Alfred Sisley (1839-1899)
PROPERTY FROM THE COLLECTION OF RUTH AND HARVEY KAPLAN
Alfred Sisley (1839-1899)

Près de Moret-Sur-Loing

Details
Alfred Sisley (1839-1899)
Près de Moret-Sur-Loing
signed 'Sisley.' (lower left)
oil on canvas
21½ x 28 7/8 in. (54.6 x 73.3 cm.)
Painted in 1881
Provenance
Galerie Durand-Ruel et Cie., Paris (acquired from the artist, 31 October 1882).
Durand-Ruel Galleries, New York (acquired from the above, 15 April 1888).
Edwin V. Vogel, New York (acquired from the above, 10 November 1938).
Wildenstein & Co., Inc., New York.
Sam Salz Inc., New York.
Acquired from the above by the present owners, 13 October 1958.
Literature
F. Daulte, Alfred Sisley, catalogue raisonné de l'oeuvre peint, Lausanne, 1959, no. 449 (illustrated).
Exhibited
(possibly) New York, Durand-Ruel Galleries, Exposition, Works of Alfred Sisley, February-March 1899, no. 10.
(possibly) New York, Durand-Ruel Galleries, Exhibition of Paintings by Alfred Sisley, March-April 1905, no. 14 (titled Près Moret and incorrectly dated 1882).
(possibly) New York, Durand-Ruel Galleries, Paintings by Alfred Sisley, March 1908, no. 10 (incorrectly dated 1882).
(possibly) New York, Durand-Ruel Galleries, Exhibition of Paintings by Sisley, April 1912, no. 10 (incorrectly dated 1880).
Paris, Galerie Durand-Ruel et Cie., Tableaux de Sisley, February-March 1930, no. 39 (incorrectly dated 1880).
Paris, Durand-Ruel et Cie., Paysages par Claude Monet, Camille Pissarro, Renoir et Sisley, January 1933, no. 44.
Paris, Durand-Ruel et Cie., Exposition de tableaux par Alfred Sisley, 1840-1899, January-February 1937, no. 21.

Lot Essay

In the early 1880s Sisley began to frequent the vicinity around Moret-sur-Loing, a small town about twenty-five miles southeast of Paris, and in 1889 he settled there. The present painting depicts the river Loing from the north, most likely from the boatyard at Matrat.

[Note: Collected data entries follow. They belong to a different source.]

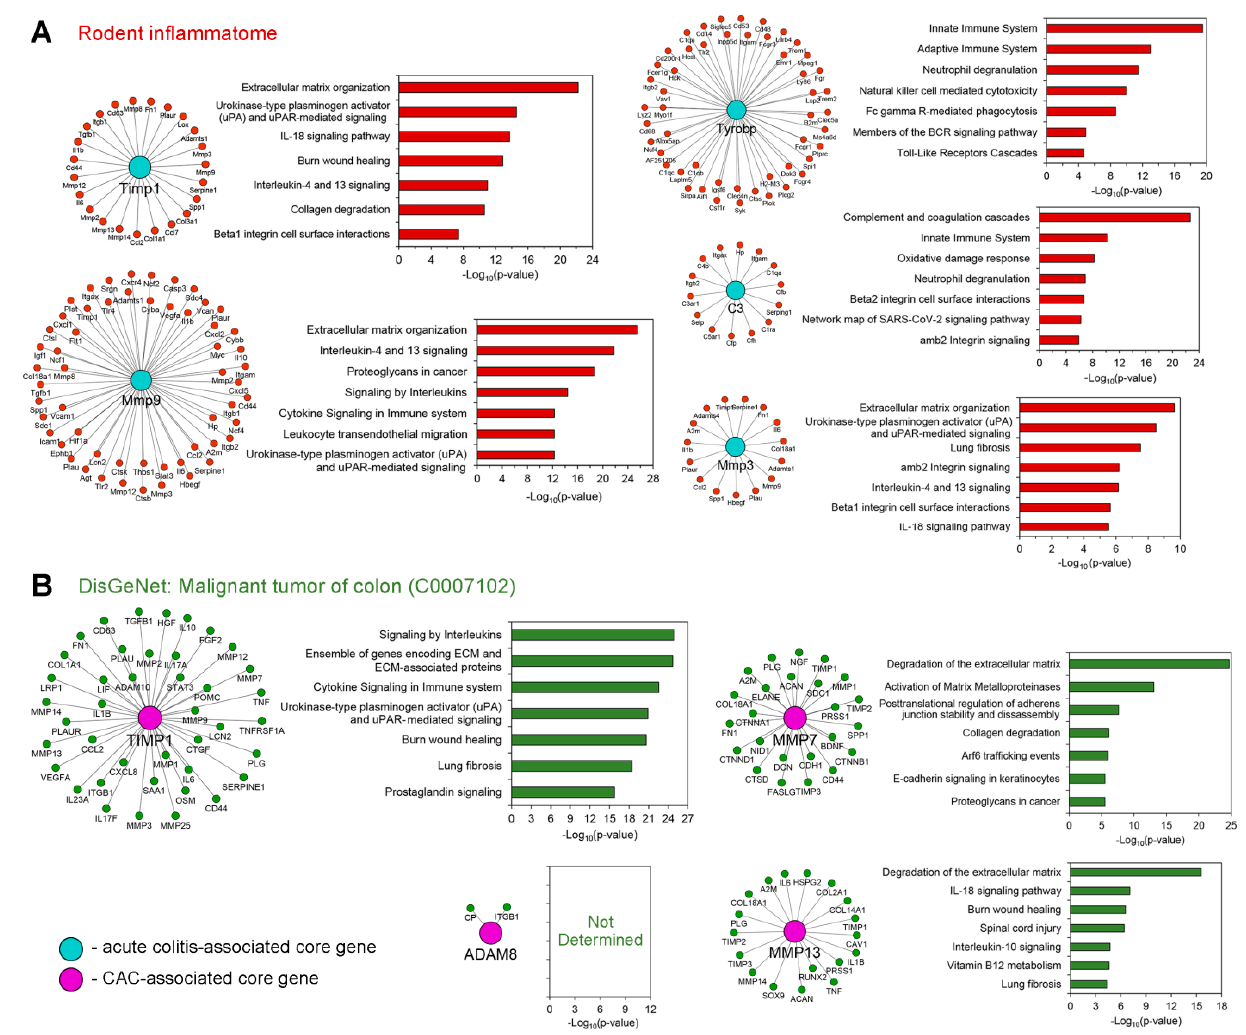
Figure 4. The involvement of the identified acute colitis- and CAC-related hub genes in murine inflammatome ( A ) and the gene network associated with malignant tumor of the colon, retrieved from DisGeNET ( B ). The modules containing the explored genes with their gene partners were extracted from gene networks created using the STRING database and visualized using Cytoscape, according to Section 4.3. Functional analysis of gene modules was performed using the ToppFun tool.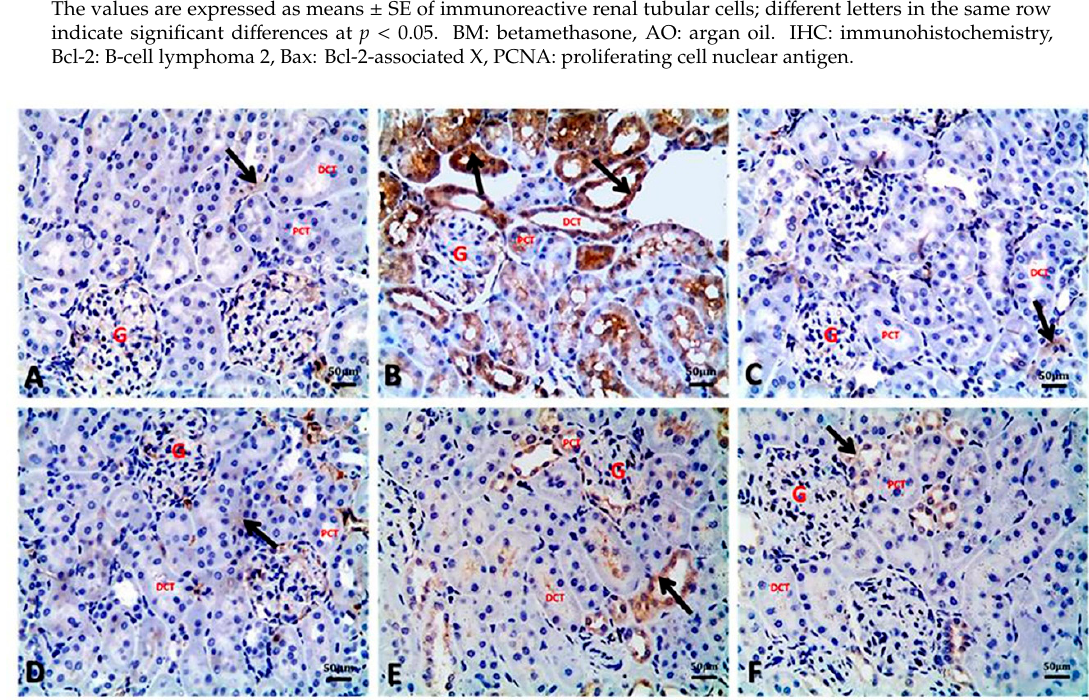
Figure 4. Representative photomicrographs of immuno-histochemical localization of Bax in kidney sections of different groups (Bax IHC, bar = 50 µm). ( A ) Control group showing slight cytoplasmic expression of Bax immune-staining in the renal tubular cells. ( B ) BM group showing marked cytoplasmic immune-staining of Bax in most renal tubular cells of both proximal and distal convoluted tubules. ( C ) AO/0.5 and ( D ) AO/1 showing slight cytoplasmic immune-staining of Bax as control group. ( E ) BM + AO/0.5 showing mild cytoplasmic immune-staining of Bax within some renal tubules. ( F ) BM + AO/1 showing mild cytoplasmic immune-staining of Bax within the renal tubular cells.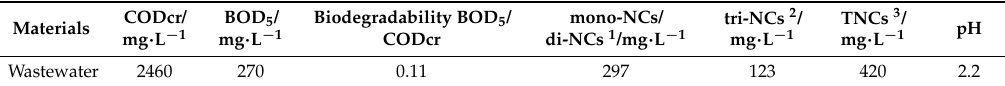
Table 3. Characteristics of nitrobenzene compounds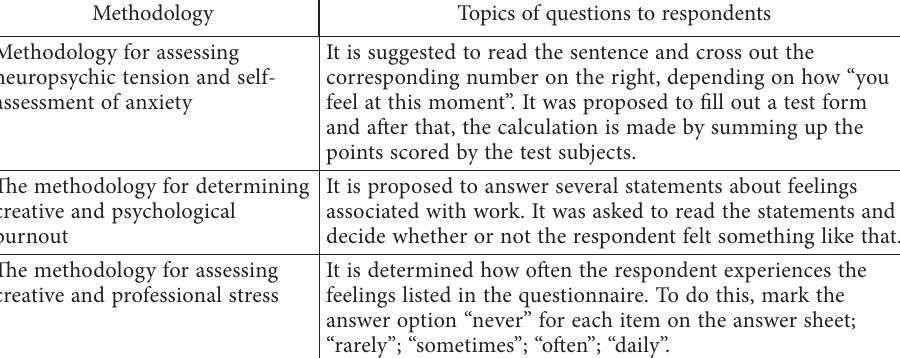
Table 1. Topics of questions that were asked to respondents according to the methods we selected for research (source: created by authors) Methodology Topics of questions to respondents Methodology for assessing neuropsychic tension and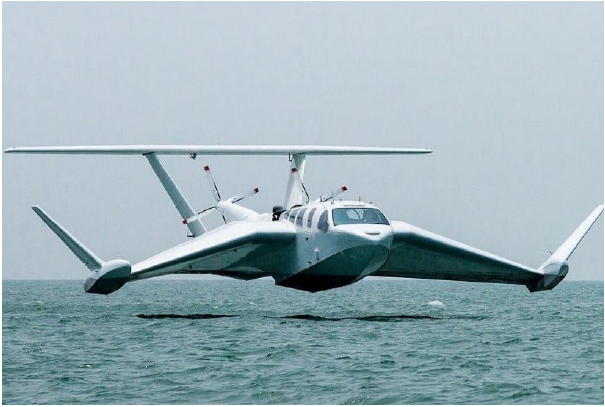
Figure 1. AirFish 8 WIG craft during cruising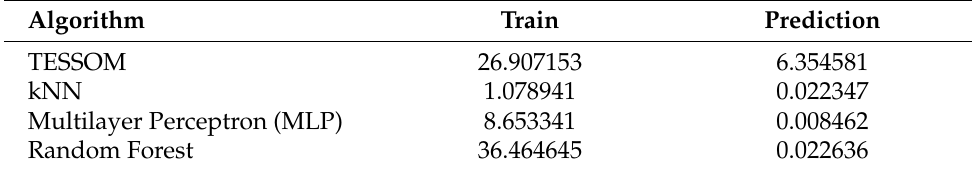
Table 7. Algorithms execution times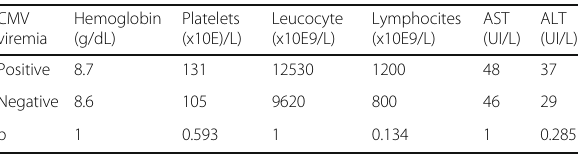
Table 1 (abstract 001114). See text for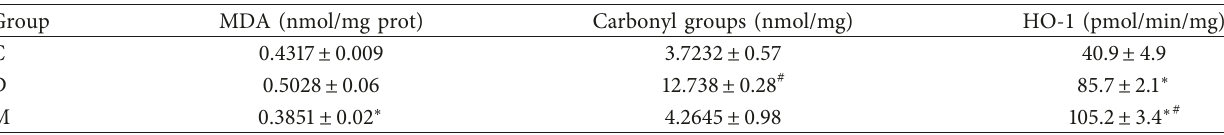
Table 2: Levels of MDA and carbonyl groups in liver mitochondria from different treatments.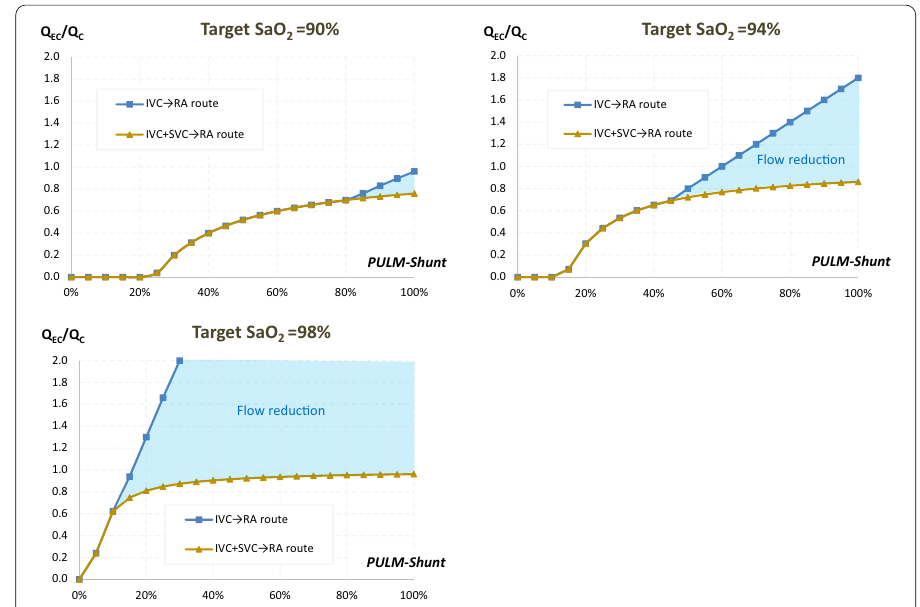
Fig. 4 Required Q EC to reach target SaO 2 . IVC inferior vena cava, PULM-Shunt pulmonary shunt, Q EC extracorporeal pump flow, Q C cardiac output, RA right atrium, SaO 2 arterial blood oxygen saturation, SVC superior vena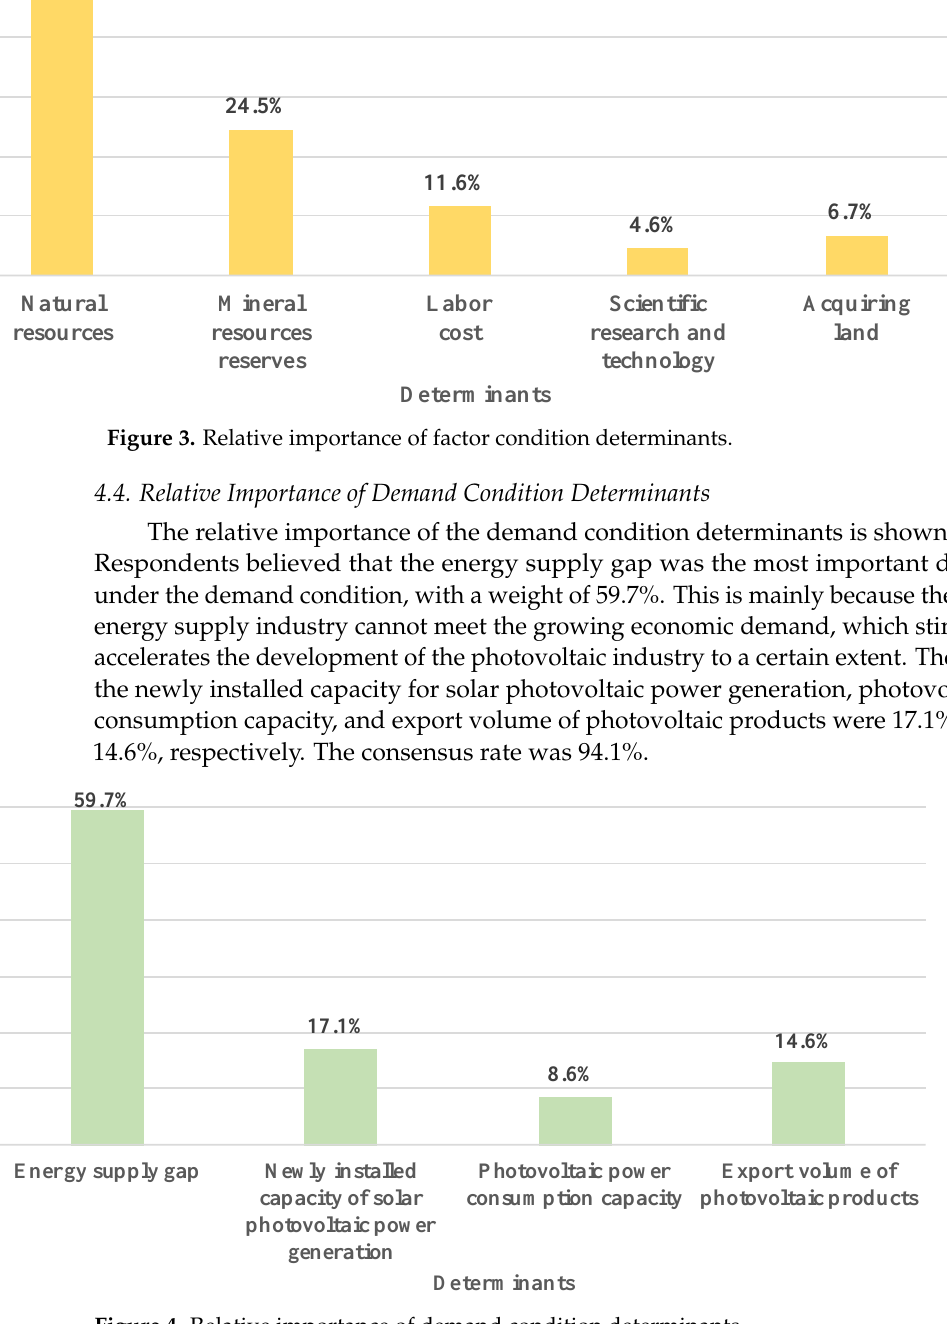
Figure 4. Relative importance of demand condition determinants.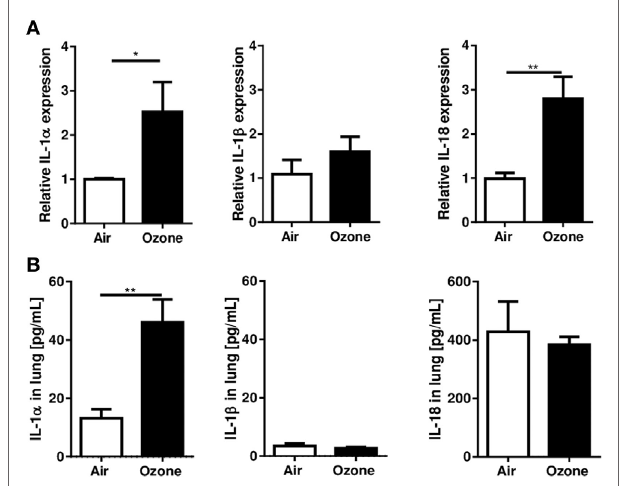
FigUre 1 | Interleukin (IL-1) α , IL-1 β , and IL-18 expression in the lung 24 h after ozone exposure. Expression of IL-1 α , IL-1 β , and IL-18 mRNA (a) and protein (B) in lung of wild type mice, 24 h after single ozone exposure (1 ppm during 1 h). Representative data of two-independent experiments are shown. Results are expressed as mean ± SEM and are from one experiment with n = 4–6. Statistical test: Mann–Whitney, p value: * <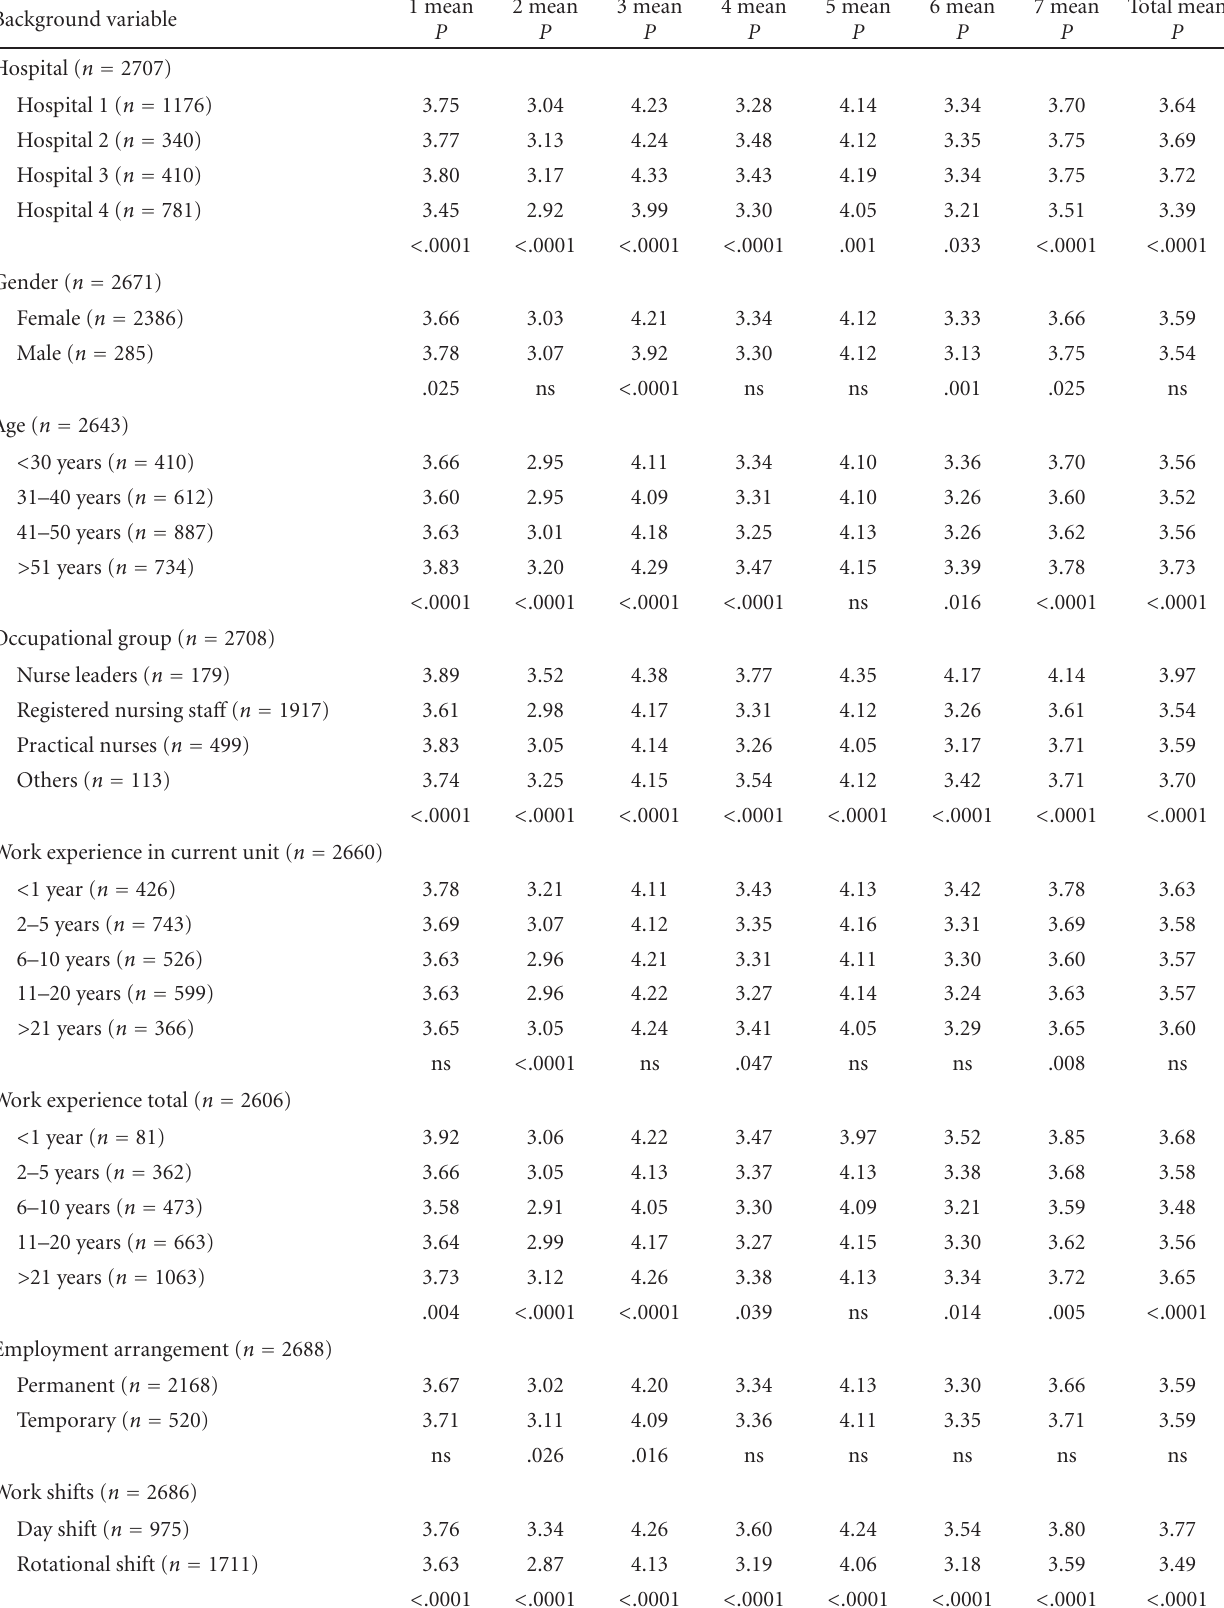
Table 3: Relationships between demographic variables and job satisfaction ( N =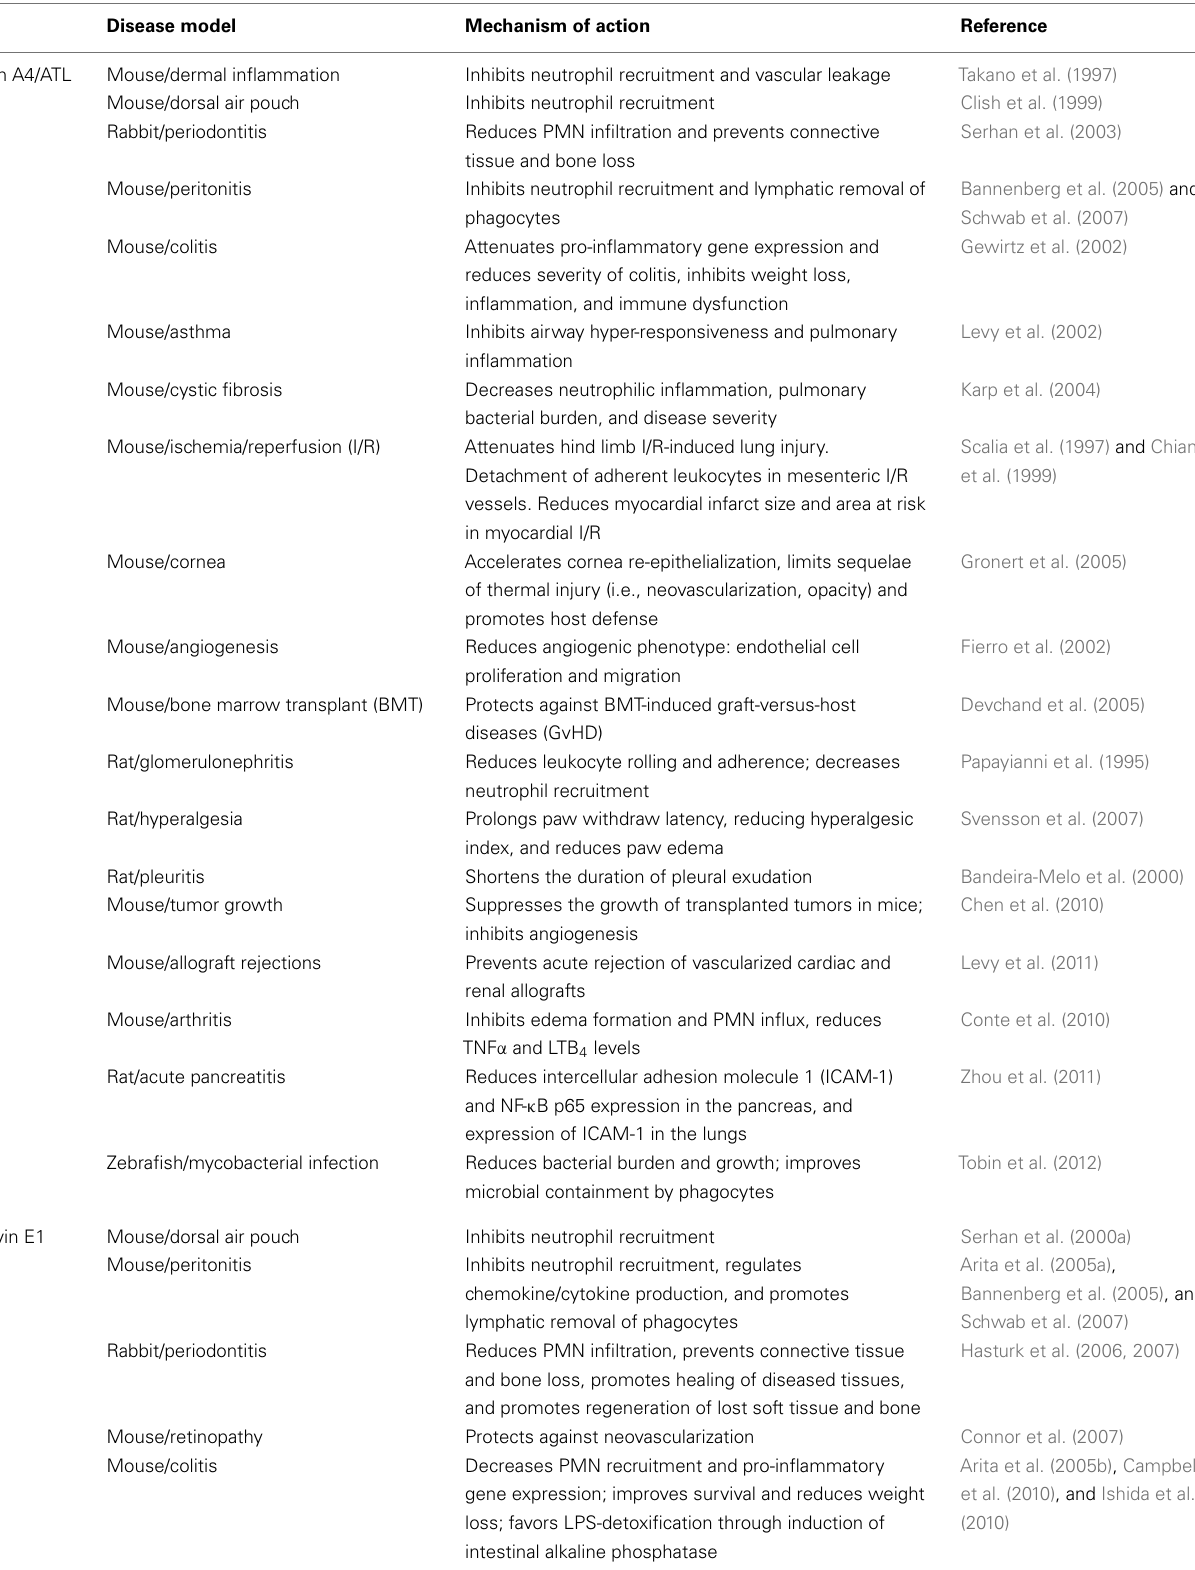
Table 1 | Bioactions of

Like Monet, Sisley was fascinated by the concept of executing compositions in a sequence, capturing the changing conditions of light and weather of a single motif at different times of the day and year. Here, he painted the town of Moret basked in sunlight, creating dramatic reflections in the river and along the riverbank. The expansive sky has been rendered in the palest of blues with wispy, striated clouds. The trees are full of leaves rendered in dabs of pink, brown, and gold. The river is a resplendent array of soft pinks, blues and earthy browns, capturing the reflection of the village's buildings and foliage along the horizon. The critic Adolphe Tavernier lauded Sisley in his funeral oration for the artist as "a magician of light, a poet of the heavens, of the waters, of the trees--in a word, one of the most remarkable landscapists of his day" (quoted in M. Stevens, ed., Alfred Sisley, exh. cat., Royal Academy of Arts, London, 1992, p. 28).

Sisley was so captivated by the picturesque town that after settling there about eight years after painting the present work, He tried to persuade his friend Monet to join him: "Moret is just two hours journey from Paris, and has plenty of places to let at six hundred to a thousand francs. There is a market once a week, a pretty church, and beautiful scenery round about. If you were thinking of moving, why not come and see?" (quoted in ibid., p. 184). Moret also provided Sisley with a rich array of landscape motifs, from the medieval church and the Porte de Bourgogne, to the stately avenues of poplars and the humble wash-houses on the banks of the Loing.